Take, for example, TCW's charge of the theft of trade secrets, including client lists, transaction information and proprietary security-valuation systems, described by Estrich as "nine million pages in all that stacked one on top of each other would rise to more than two times the Empire State Building." Much of that material, such as contact information and mortgage data, is easily obtainable from private vendors. Gundlach's legal team claims no use was made of this material by DoubleLine, and that all of it was expunged by a data-remediation firm.
What's more, TCW appears to have possessed no magic trading tools and methods. That, at least, is the conclusion one could draw from the relative performance of the two DoubleLine funds that Gundlach manages, the $8 billion DoubleLine Total Return Bond Fund (ticker: DBLTX) and the $302 million DoubleLine Core Fixed Income Fund (DLFNX).
Since its inception in April 2010, Total Return Bond has waxed its look-alike fund at TCW, also started by Gundlach, by notching a total return of 23.2%, versus the 12.8% generated by MetWest, the bond managers brought in by TCW to replace the Gundlach team. There is also a disparity between Gundlach's performance and that of the MetWest team in the 13 months since DoubleLine's version of TCW's core fixed-income fund was launched. The DoubleLine fund has returned 14.14%, TCW's MetWest, 9.6%. "We're not saying that Gundlach isn't a fine manager," Estrich rejoins. "It's just that he stole some of our recipes."
TCW'S CASE MIGHT HAVE ANOTHER, bigger problem. Buried in the court transcripts of the blizzard of pre-trial motions is a reference to notes of a meeting on Aug. 27, 2009, of TCW top managers, including CEO Marc Stern. The topic of discussion: whether Gundlach could be terminated for cause because of his behavior, and how to couch a news release announcing his firing. TCW lawyers have tried on three occasions to get Judge West to exclude this evidence at the trial, claiming the telephonic participation of TCW Corporate Counsel Michael Cahill at the meeting cloaked the discussions in attorney-client privilege. Yet the judge has remained unpersuaded.

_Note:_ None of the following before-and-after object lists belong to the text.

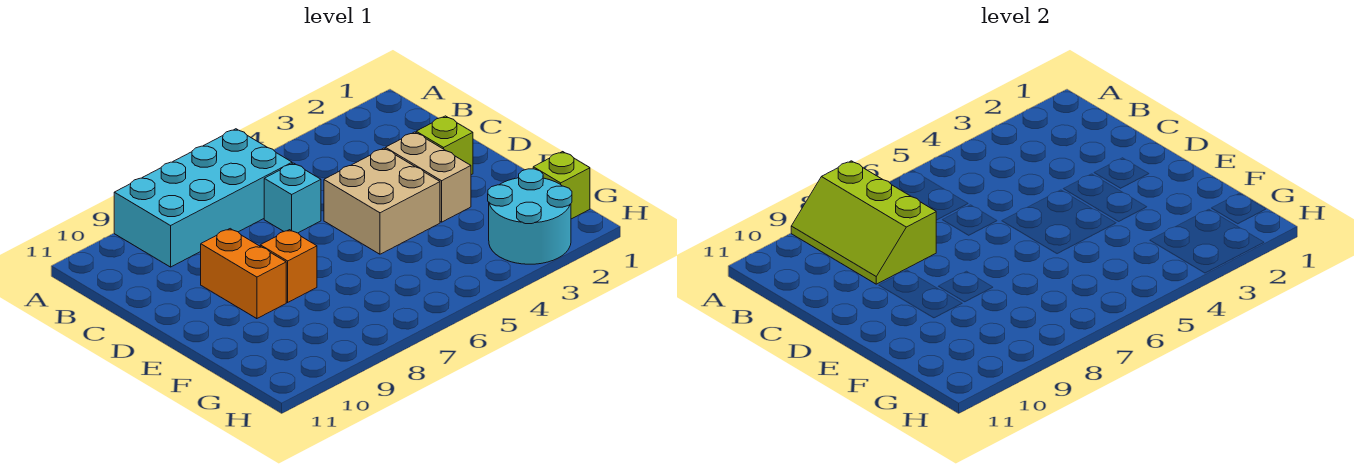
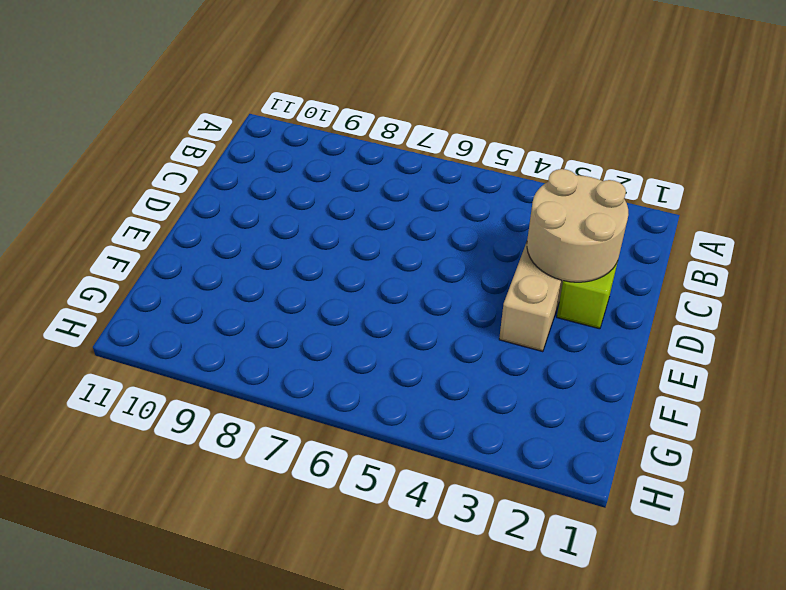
tan round brick C2:D3 level 2 -> none
none -> cyan brick A6:B9 level 1
none -> cyan brick C6 level 1

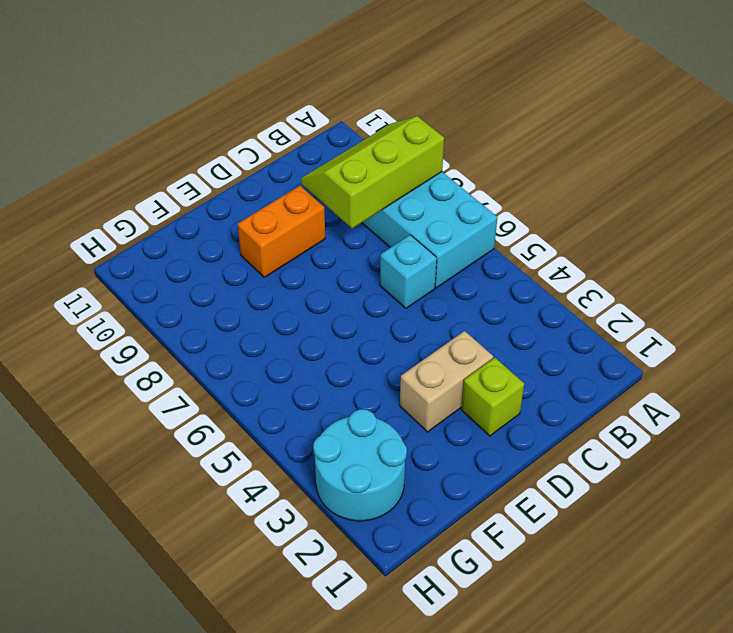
none -> tan brick D4:E5 level 1
none -> orange brick E8 level 1

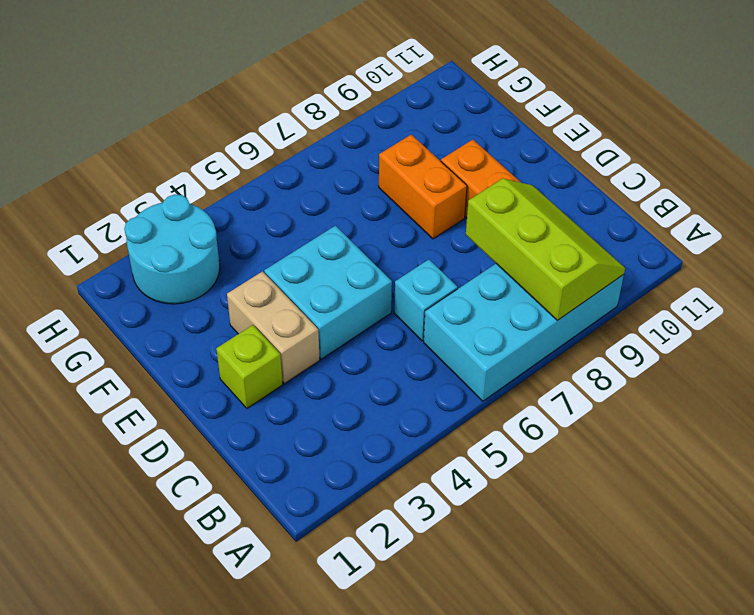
cyan brick D4:E5 level 1 -> tan brick D4:E5 level 1
orange brick E8:F8 level 1 -> orange brick E8 level 1
none -> lime brick G1 level 1

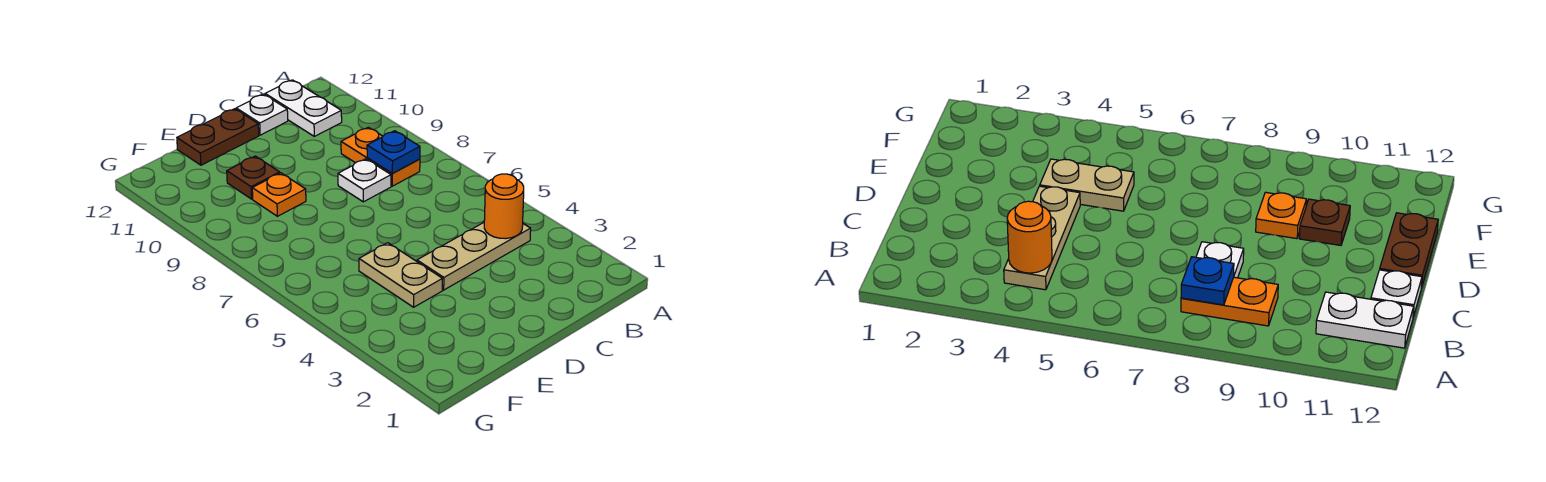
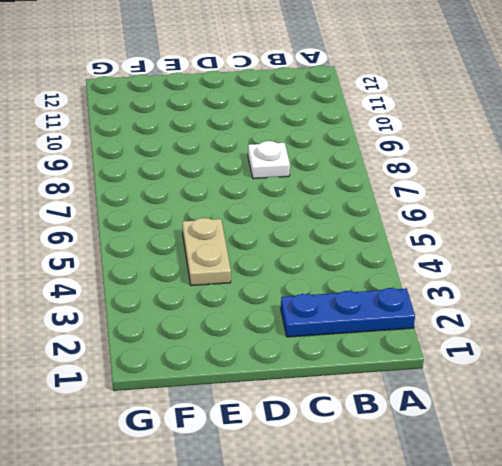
blue plate A2:C2 level 1 -> none
none -> tan plate B4:D4 level 1
none -> orange plate B8:B9 level 1

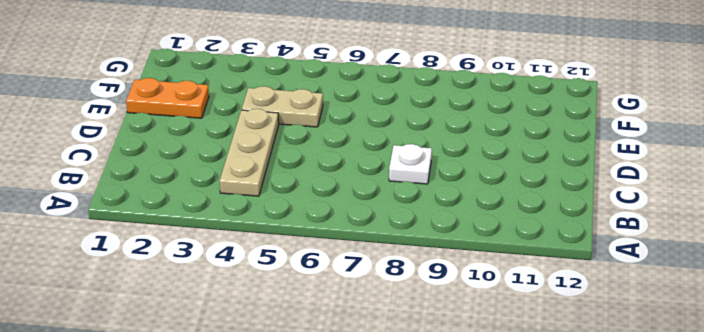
orange plate E1:E2 level 1 -> orange plate B8:B9 level 1
none -> white plate B11:B12 level 1
none -> white plate C12 level 1

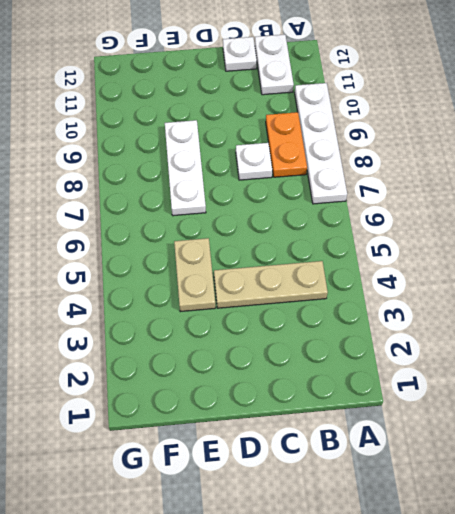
white plate A7:A10 level 1 -> none
white plate E7:E9 level 1 -> orange plate E9 level 1
none -> brown plate D12:E12 level 1
none -> brown plate E10 level 1

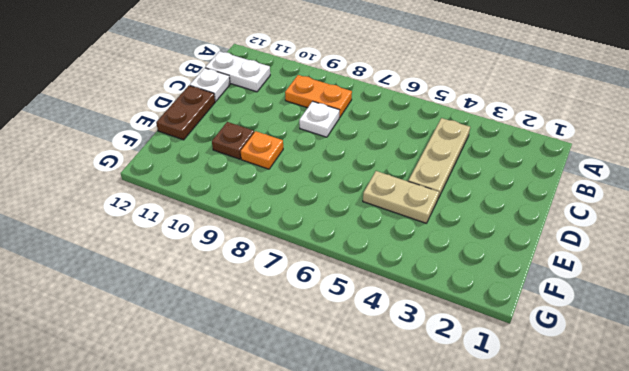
none -> orange round brick B4 level 2
none -> blue plate B8 level 2

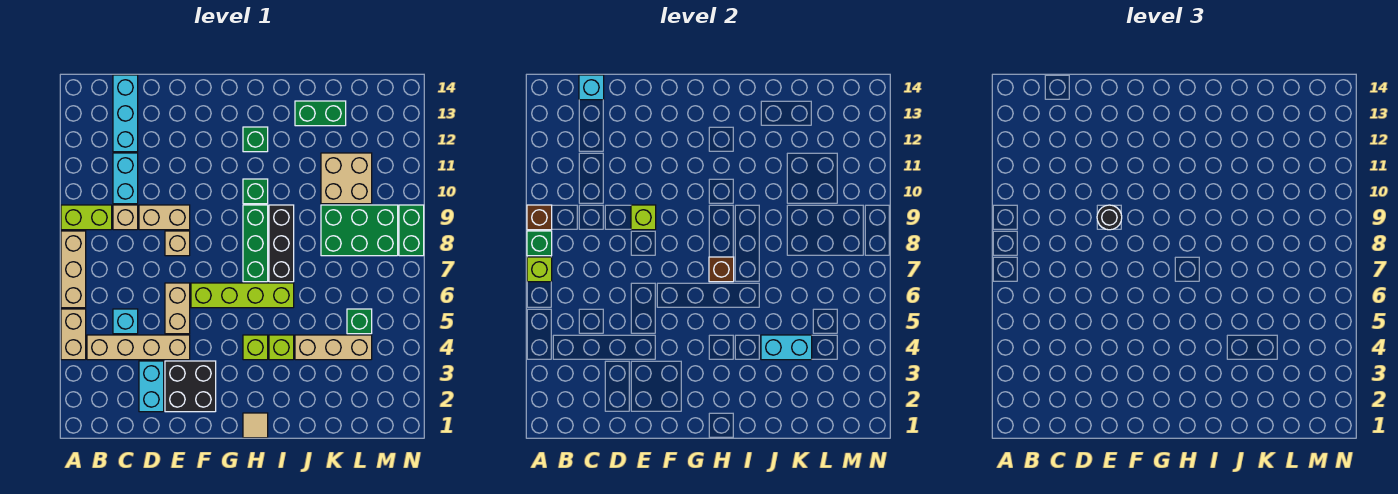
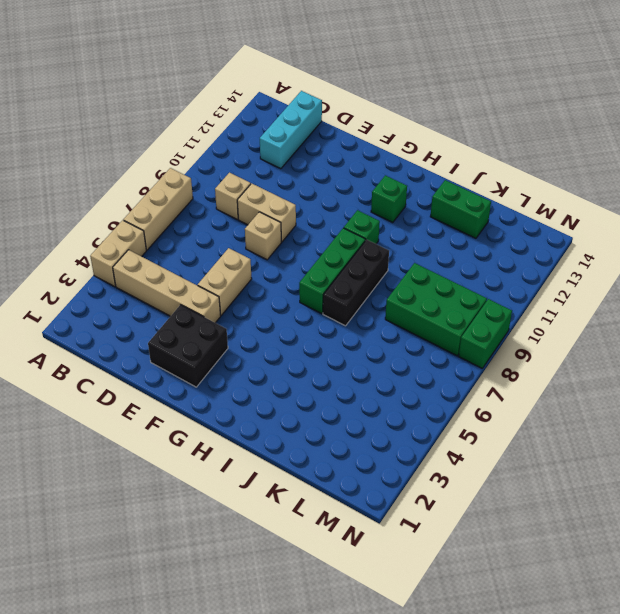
none -> lime brick A9:B9 level 1
none -> cyan brick C5 level 1
none -> cyan brick C10:C11 level 1
none -> cyan brick D2:D3 level 1

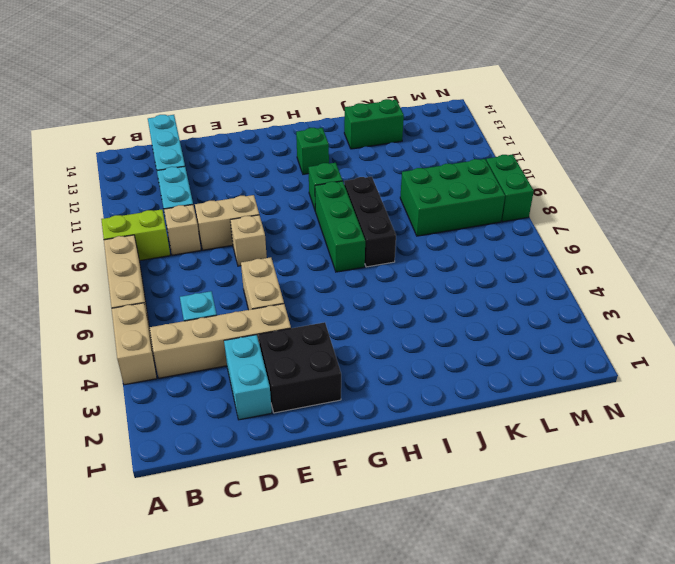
none -> lime brick F6:I6 level 1
none -> tan tile H1 level 1
none -> lime brick H4 level 1
none -> lime brick I4 level 1

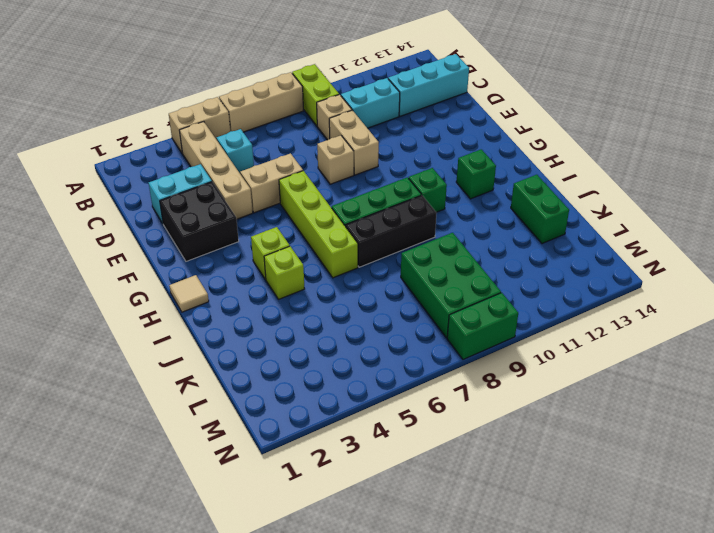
none -> tan brick J4:L4 level 1
none -> tan brick K10:L11 level 1
none -> green brick L5 level 1
none -> lime brick A7 level 2

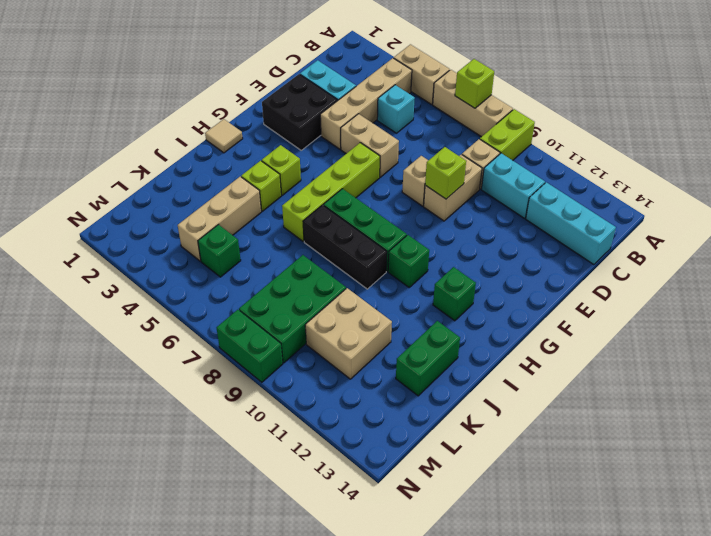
none -> green brick A8 level 2
none -> brown brick A9 level 2
none -> cyan brick C14 level 2
none -> brown brick H7 level 2

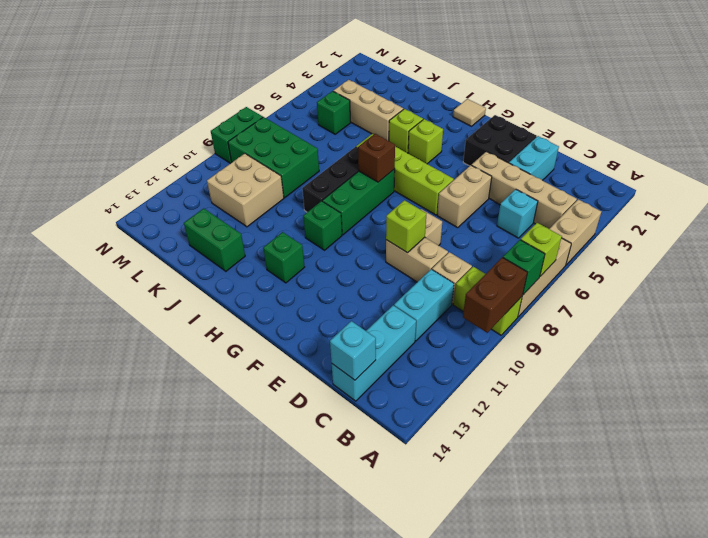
brown brick A9:A10 level 2 -> brown brick A9 level 2
none -> cyan brick J4:K4 level 2
none -> black round brick E9 level 3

The meeting notes could damage TCW on several counts. First, they cast the company as the victimizer, not the victim, and suggest that planning was under way three months before Gundlach's ouster to dump him and find a pretext. More important, TCW apparently was in violation of a partnership agreement with the U.S. Treasury Department related to a Public-Private Investment Program, or PPIP fund that Gundlach and his team managed. The company never informed government officials, even before the government made two capital infusions, that Gundlach was on thin ice with TCW management, which had been in negotiations with MetWest as of September 2009 to replace Gundlach's group. The Treasury froze the fund five days after it learned that Gundlach had been fired, and liquidated it in early January, ordering its capital returned because of the loss of the "key man" in the partnership contract. The sequence of events suggests the Treasury might have been the target of a months-long bait-and-switch attempt.